DOT Fee Provision Was Specific, Not Allowing For Fee Recovery Under The Circumstances.
The next case should be of interest to real estate secured lender attorneys, counseling on what they may need to do in certain payoff/junior lienholder foreclosure situations. It also may counsel some changes to the standard deed of trust instruments which are recorded many, many times in order to garner contractual fee recovery in situations like the one we will now describe.

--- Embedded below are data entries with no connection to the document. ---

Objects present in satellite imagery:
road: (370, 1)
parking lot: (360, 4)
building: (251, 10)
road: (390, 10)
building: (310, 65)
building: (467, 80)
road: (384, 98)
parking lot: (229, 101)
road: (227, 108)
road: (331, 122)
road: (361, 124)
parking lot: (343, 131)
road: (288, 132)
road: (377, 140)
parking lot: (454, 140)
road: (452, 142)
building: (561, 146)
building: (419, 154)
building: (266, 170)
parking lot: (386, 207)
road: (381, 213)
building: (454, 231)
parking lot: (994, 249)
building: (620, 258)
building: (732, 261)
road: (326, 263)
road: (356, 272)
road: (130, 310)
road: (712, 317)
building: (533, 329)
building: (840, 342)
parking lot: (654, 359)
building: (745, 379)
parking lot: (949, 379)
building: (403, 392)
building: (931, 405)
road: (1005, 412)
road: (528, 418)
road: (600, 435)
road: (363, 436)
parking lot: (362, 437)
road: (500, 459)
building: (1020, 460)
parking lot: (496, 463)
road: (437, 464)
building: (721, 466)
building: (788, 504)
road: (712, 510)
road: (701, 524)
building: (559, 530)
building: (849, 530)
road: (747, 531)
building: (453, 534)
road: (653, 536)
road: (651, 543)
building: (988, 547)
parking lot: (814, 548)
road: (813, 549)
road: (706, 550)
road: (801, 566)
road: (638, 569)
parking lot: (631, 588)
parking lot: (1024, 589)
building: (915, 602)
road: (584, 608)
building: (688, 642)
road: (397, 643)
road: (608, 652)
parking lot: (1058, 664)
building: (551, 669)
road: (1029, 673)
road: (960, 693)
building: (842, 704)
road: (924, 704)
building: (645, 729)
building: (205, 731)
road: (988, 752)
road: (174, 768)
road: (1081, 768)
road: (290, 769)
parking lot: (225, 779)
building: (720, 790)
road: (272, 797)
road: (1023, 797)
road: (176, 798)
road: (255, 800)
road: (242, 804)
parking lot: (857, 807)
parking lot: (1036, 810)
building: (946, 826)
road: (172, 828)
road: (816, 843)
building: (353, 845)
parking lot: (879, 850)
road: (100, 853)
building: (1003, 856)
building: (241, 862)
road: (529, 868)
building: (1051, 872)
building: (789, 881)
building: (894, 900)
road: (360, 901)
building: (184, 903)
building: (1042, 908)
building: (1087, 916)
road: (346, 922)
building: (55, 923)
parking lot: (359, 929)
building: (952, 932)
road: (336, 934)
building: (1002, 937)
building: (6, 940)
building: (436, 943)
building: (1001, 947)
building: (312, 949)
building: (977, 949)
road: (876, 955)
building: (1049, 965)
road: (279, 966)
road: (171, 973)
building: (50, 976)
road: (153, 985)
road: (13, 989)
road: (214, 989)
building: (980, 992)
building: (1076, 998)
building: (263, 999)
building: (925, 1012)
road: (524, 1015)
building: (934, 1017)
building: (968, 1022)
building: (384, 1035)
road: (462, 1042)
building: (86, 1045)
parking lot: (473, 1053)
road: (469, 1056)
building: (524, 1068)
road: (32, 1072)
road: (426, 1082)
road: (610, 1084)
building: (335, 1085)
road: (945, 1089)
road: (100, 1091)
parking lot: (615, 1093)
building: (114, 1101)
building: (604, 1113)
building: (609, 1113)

Tyler v. Wells Fargo Bank, N.A., Case No. E063985 (4th Dist., Div. 2 July 8, 2016) (unpublished) was a situation where real estate senior lienholder had its debt paid off by the junior lienholder, which eventually foreclosed on the debtor’s property. However, debtor sued senior lienholder and others for wrongful foreclosure and other claims, with senior lienholder eventually winning and then seeking to recovery contractual attorney’s fees under a deed of trust provision. Both the lower and appellate courts determined that the lender was not entitled to recover fees from the losing plaintiff.

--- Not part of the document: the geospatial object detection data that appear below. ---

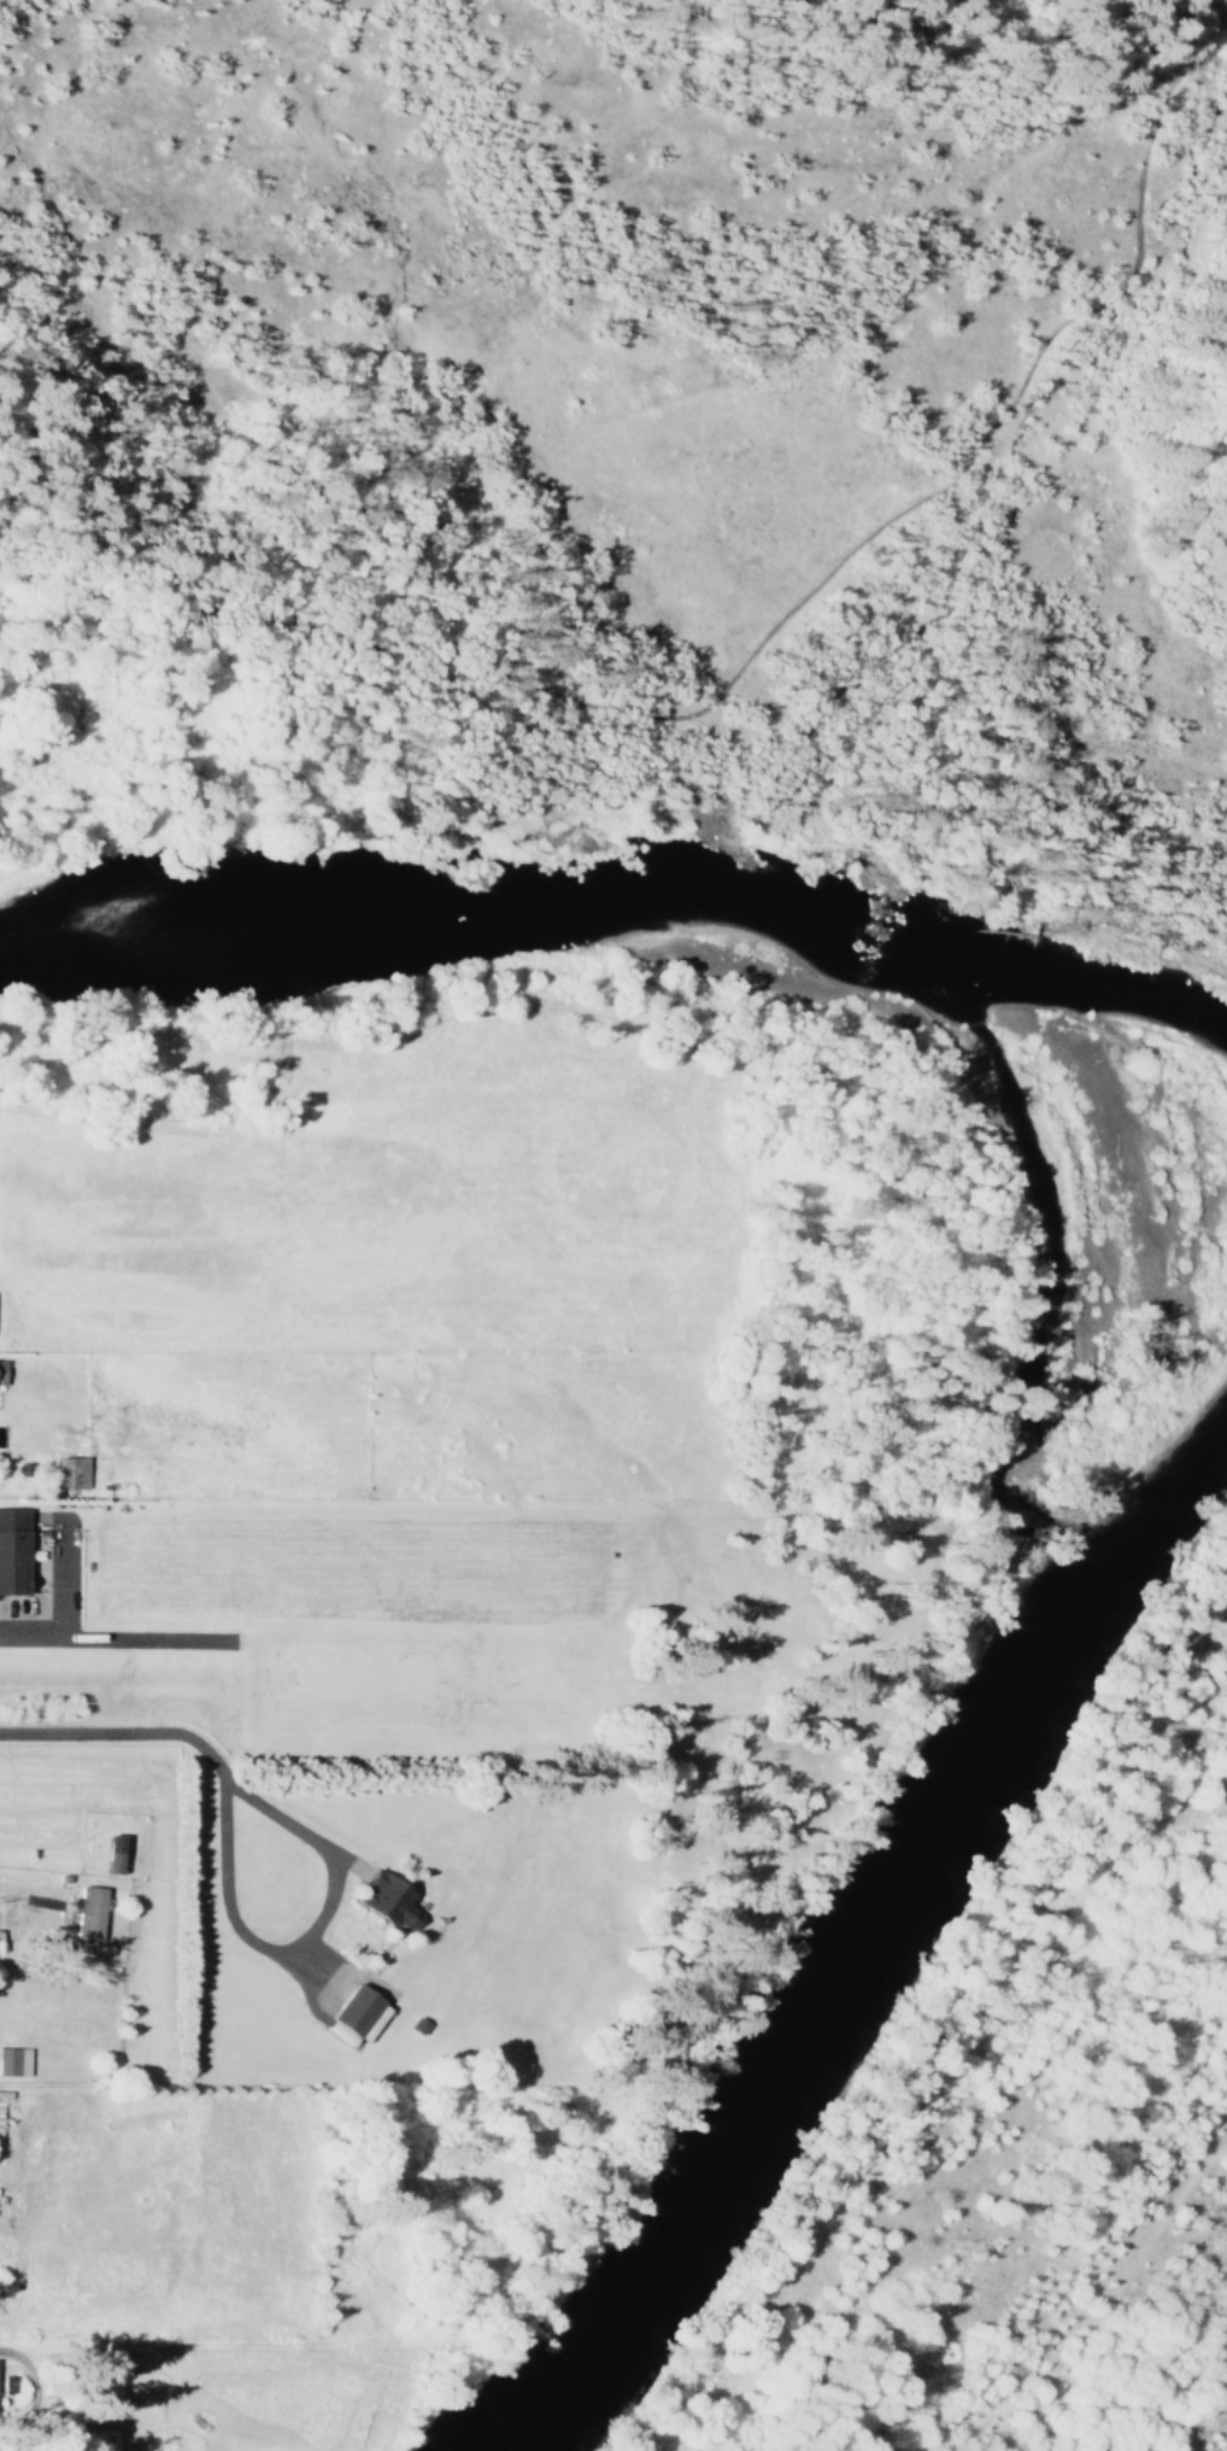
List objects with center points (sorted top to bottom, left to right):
road: (764, 642)
river: (622, 929)
building: (0, 1359)
building: (66, 1472)
building: (10, 1550)
building: (107, 1853)
building: (381, 1901)
building: (84, 1912)
river: (878, 1942)
building: (353, 2013)
building: (12, 2061)
building: (4, 2382)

The reason? The deed of trust fee provision was very narrow and specific, only allowing the senior lienholder to add fees to the debt secured by the property. In this particular case, the senior lien had been paid off and extinguished such that the fees could not be added to anything. In coming to this result, the appellate court found persuasive the reasoning in a federal decision, Valencia v. Carrington Mortg. Servs., LLC, 2013 U.S. Dist. LEXIS 88886 (D. Hawaii 2013).

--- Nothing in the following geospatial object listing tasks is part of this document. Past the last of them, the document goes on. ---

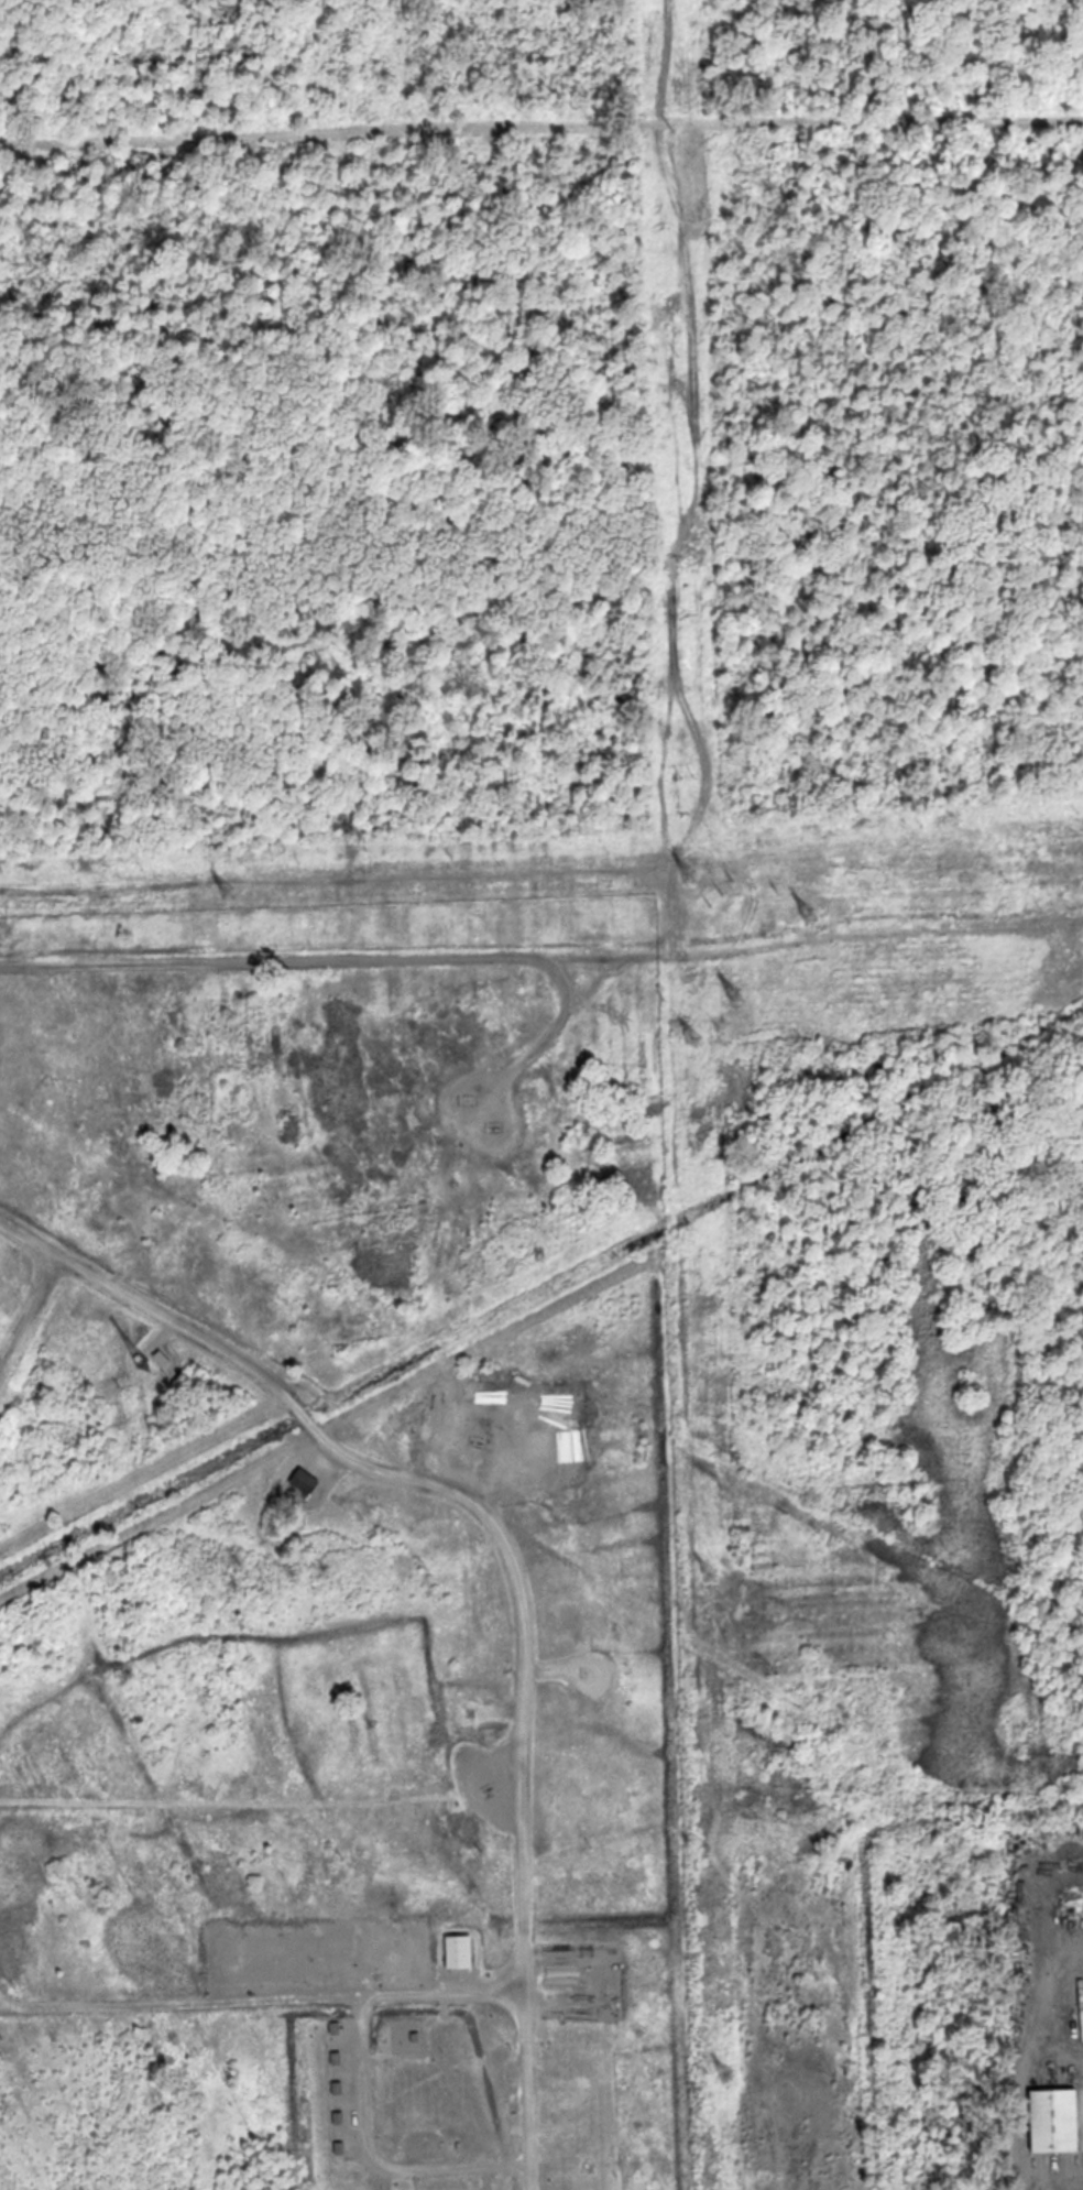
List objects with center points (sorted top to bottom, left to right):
power tower: (673, 123)
power tower: (680, 356)
power tower: (682, 565)
power tower: (688, 765)
power tower: (686, 865)
power tower: (225, 890)
power tower: (804, 924)
power tower: (733, 996)
power tower: (694, 1039)
building: (307, 1480)
road: (512, 1560)
power tower: (715, 1578)
building: (464, 1952)
road: (274, 1998)
road: (23, 2007)
power tower: (733, 2077)
building: (1059, 2120)
road: (370, 2159)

BLOG COMMENT—This result might counsel redrafting DOT provisions which add fee expenditures to the secured debt. Given that the senior lienholder incurred costs after payoff of its debt and post-foreclosure by the junior lienholder, the only way to recoup fees was if the fees provision was worded differently. This decision, although unpublished, should have some lenders giving consideration to restructuring some deed of trust clauses—especially given that the senior lender could not obtain any increased moneys as a payoff from the junior lienholders given that the attorney’s fees were incurred in a much downstream action occurring after the senior lien had been extinguished.